**EXCERPTED RECORDS**
──────
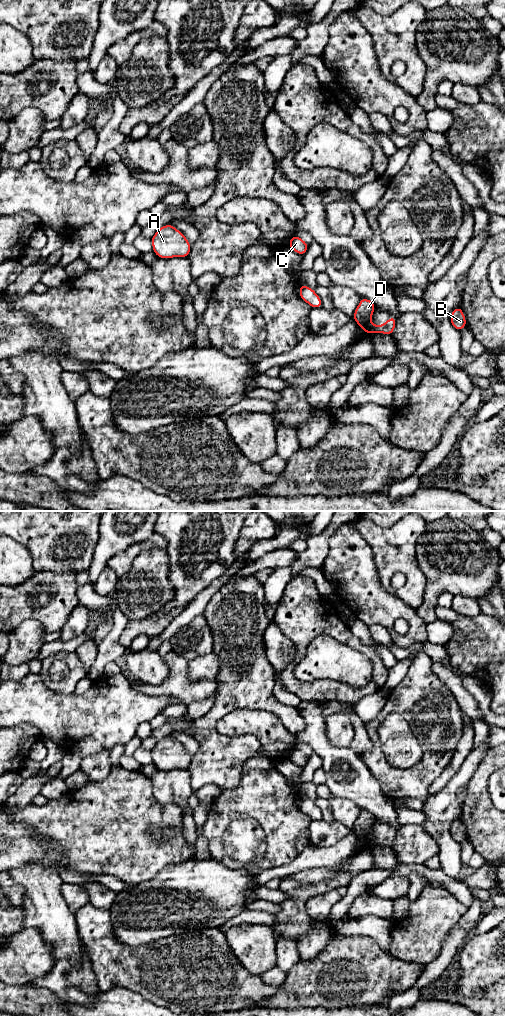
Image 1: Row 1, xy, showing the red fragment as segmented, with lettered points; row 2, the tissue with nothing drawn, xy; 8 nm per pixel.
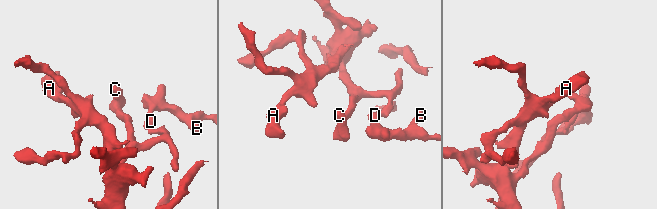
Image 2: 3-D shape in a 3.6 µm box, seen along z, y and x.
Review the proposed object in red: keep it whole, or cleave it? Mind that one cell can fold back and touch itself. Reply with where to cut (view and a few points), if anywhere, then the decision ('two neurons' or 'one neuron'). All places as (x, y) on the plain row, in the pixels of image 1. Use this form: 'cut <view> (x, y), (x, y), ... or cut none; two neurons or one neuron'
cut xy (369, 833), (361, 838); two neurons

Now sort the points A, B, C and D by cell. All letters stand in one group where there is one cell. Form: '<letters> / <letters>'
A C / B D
──────
**PROBLEM DETAILS**
Above are the entries; write them out again exactly, omitting the pictures.

**ANSWER FOR THIS EXERCISE**
Image 1: Row 1, xy, showing the red fragment as segmented, with lettered points; row 2, the tissue with nothing drawn, xy; 8 nm per pixel.
Image 2: 3-D shape in a 3.6 µm box, seen along z, y and x.
Review the proposed object in red: keep it whole, or cleave it? Mind that one cell can fold back and touch itself. Reply with where to cut (view and a few points), if anywhere, then the decision ('two neurons' or 'one neuron'). All places as (x, y) on the plain row, in the pixels of image 1. Use this form: 'cut <view> (x, y), (x, y), ... or cut none; two neurons or one neuron'
cut xy (369, 833), (361, 838); two neurons

Now sort the points A, B, C and D by cell. All letters stand in one group where there is one cell. Form: '<letters> / <letters>'
A C / B D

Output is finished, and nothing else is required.